Os gerentes em geral se recusam a enxergar que a operação não reflete as premissas de qualidade definidas. Proponho saírem dos escritórios e frequentem as agências como simples clientes. Assim poderão afirmar de que as diretrizes são realmente cumpridas. Não esqueçam de levar seus os perigosos pertences. Depois, visitar a concorrência. Ficarão surpresos, envergonhados. Se os clientes ficarem surpresos e encantados com a concorrência, podem querer experimentar. E a lealdade sairá pelo ralo. Eu experimentei e, por enquanto, não me arrependi. Um ganhou, outro perdeu cliente. Com certeza, vai conquistar outros com a “promessa de valor”, que não poderá cumprir, intensificando a briga de marketshare no segmento prime.

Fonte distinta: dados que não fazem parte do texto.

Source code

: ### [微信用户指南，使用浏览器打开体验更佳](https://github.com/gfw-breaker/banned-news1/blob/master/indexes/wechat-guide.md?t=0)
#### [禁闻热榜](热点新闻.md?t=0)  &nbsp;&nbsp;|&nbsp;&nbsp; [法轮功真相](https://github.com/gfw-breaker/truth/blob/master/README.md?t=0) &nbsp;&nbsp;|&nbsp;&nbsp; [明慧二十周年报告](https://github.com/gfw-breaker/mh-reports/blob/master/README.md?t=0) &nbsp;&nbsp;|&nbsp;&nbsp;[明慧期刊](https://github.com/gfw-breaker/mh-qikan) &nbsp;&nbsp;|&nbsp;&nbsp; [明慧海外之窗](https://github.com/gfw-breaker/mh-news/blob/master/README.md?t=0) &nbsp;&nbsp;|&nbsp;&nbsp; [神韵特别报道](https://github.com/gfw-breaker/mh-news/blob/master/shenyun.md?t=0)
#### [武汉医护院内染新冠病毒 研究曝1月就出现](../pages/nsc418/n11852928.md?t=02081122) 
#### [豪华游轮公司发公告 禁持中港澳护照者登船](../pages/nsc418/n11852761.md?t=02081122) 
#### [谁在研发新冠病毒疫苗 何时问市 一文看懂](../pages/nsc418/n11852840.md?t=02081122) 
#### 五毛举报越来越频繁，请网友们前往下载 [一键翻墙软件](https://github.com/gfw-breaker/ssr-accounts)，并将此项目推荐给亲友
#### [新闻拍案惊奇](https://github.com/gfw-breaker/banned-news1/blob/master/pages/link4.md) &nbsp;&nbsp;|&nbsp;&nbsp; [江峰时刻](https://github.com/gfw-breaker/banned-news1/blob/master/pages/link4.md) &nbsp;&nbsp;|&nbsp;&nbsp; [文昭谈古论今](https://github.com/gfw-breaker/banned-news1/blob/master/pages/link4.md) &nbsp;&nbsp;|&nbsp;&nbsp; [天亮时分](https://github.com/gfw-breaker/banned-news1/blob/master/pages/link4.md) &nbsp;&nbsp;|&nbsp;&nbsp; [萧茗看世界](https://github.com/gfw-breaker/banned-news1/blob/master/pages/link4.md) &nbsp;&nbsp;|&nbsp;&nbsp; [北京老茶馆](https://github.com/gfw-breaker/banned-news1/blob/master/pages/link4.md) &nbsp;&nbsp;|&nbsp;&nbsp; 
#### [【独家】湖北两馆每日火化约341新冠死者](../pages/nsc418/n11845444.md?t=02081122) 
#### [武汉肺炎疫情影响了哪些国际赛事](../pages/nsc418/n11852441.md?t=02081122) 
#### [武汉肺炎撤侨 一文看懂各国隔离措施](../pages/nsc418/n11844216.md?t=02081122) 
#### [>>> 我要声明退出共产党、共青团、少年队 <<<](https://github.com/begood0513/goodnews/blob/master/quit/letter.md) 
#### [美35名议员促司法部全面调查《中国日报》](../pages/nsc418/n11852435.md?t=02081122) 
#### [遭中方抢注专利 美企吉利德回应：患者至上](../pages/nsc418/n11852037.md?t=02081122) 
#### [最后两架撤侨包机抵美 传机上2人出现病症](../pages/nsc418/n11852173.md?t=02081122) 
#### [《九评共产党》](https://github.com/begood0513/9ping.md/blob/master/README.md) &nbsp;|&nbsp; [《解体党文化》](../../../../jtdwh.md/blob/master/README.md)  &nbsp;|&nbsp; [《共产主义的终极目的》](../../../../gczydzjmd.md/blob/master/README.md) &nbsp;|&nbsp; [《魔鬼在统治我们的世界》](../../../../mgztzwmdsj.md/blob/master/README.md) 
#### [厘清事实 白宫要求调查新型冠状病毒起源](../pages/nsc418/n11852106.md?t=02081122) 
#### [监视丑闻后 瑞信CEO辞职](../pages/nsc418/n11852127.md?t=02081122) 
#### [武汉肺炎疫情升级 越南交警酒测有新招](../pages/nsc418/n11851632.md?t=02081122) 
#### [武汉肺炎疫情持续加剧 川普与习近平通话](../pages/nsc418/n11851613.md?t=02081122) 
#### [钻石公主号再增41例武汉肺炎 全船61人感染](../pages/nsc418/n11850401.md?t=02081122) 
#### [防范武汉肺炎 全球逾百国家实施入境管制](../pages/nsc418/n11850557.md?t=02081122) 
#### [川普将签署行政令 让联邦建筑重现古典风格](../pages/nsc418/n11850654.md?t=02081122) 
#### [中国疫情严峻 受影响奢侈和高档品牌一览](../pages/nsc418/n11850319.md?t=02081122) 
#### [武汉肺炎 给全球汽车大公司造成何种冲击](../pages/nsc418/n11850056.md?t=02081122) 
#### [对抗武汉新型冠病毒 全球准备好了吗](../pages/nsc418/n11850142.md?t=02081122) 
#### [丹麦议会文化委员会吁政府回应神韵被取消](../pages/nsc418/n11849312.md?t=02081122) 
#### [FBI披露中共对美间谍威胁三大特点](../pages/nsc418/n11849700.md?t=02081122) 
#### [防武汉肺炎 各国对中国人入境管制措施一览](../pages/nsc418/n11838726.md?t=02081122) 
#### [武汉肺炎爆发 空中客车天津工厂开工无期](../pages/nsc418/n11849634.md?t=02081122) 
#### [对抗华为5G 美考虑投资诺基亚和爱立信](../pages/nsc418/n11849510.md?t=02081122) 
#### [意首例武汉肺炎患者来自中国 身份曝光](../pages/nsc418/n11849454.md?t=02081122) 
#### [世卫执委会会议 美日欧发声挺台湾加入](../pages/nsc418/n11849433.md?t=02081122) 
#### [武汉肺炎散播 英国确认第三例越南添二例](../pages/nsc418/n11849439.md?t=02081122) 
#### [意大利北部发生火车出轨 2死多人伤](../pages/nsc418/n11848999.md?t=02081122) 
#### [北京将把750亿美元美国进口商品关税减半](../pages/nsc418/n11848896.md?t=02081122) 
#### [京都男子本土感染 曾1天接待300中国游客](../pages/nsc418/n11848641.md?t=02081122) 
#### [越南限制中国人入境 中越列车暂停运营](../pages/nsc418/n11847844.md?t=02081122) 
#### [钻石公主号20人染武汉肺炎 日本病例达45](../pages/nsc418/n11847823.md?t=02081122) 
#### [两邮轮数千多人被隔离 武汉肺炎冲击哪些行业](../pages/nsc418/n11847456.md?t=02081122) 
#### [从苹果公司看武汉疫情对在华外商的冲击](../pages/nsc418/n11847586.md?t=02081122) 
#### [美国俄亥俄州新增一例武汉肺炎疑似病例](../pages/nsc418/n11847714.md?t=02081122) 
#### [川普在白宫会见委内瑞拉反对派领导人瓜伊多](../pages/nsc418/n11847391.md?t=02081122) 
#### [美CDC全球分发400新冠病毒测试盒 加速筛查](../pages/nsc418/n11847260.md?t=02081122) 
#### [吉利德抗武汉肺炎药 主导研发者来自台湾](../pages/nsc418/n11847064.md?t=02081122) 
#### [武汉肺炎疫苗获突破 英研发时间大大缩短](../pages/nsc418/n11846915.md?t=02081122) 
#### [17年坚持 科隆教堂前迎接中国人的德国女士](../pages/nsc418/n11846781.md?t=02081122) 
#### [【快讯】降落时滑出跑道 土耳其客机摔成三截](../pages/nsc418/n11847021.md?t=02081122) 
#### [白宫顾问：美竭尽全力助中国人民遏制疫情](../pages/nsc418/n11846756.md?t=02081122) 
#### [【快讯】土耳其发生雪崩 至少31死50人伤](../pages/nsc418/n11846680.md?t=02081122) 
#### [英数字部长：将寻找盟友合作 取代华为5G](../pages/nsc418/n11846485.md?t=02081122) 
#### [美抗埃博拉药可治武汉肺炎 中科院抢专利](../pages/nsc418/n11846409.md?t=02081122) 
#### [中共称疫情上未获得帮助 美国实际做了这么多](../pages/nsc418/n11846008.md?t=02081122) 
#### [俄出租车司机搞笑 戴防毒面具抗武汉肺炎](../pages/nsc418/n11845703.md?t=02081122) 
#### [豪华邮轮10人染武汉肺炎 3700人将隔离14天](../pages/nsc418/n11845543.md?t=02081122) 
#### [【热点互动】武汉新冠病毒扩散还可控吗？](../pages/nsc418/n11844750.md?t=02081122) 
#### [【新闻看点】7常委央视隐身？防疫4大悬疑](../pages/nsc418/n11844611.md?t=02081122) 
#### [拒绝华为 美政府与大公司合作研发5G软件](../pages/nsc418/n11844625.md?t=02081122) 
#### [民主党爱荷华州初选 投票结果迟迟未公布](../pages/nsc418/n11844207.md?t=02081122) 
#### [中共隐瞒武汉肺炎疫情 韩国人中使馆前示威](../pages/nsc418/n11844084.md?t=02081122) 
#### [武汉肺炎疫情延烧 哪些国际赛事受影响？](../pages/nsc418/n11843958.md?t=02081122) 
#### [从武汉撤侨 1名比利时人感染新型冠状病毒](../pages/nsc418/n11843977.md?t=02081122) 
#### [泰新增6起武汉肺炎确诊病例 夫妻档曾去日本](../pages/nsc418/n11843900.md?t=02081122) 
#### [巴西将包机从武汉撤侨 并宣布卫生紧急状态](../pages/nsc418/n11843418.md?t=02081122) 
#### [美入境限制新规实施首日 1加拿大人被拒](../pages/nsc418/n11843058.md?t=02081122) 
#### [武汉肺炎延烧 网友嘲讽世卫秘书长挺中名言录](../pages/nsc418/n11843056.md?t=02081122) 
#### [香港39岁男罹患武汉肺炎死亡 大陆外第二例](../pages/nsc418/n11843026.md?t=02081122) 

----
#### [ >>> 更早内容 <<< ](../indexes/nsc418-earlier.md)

No mercado de celular, vivemos a briga publicitária entre as duas maiores operadoras do País, criando fatos para mostrar-se líder, como sugere Al Ries em seu famoso “As Leis Vencedoras do Marketing”, “se você não é lider, crie uma categoria onde possa ser”. Na verdade, o que interessa é o faturamento. Se crescerem, tanto faz se através de novo cliente ou novas vendas a um já antigo. O custo precisa estar compatível. Mesmo que seja “cinco vezes mais caro conquistar um cliente do que mantê-lo”.
Infelizmente estes fatos parecem demonstrar minha suspeita de que, no Brasil, fidelidade conquistada a partir de respeito e serviço ao cliente ainda não é fator importante, em boa parte das empresas com alta competição. Para elas, parece que marketshare ainda é o melhor indicador de competência. Acho que existe o risco de se arrependerem em futuro muito próximo. Mesmo que lentamente o comportamento do mercado esteja mudando e um dia, quando acordarem, não será possível mais ganhar clientes novos, porque os concorrentes com mais visão os terão fidelizados. E aí, não adiantará “chorar o leite derramado” ou “caçar a lealdade perdida”.
Enio Klein é diretor da K&G e professor dos cursos de MBA/Marketing da FEA/USP. E-mail: [email protected].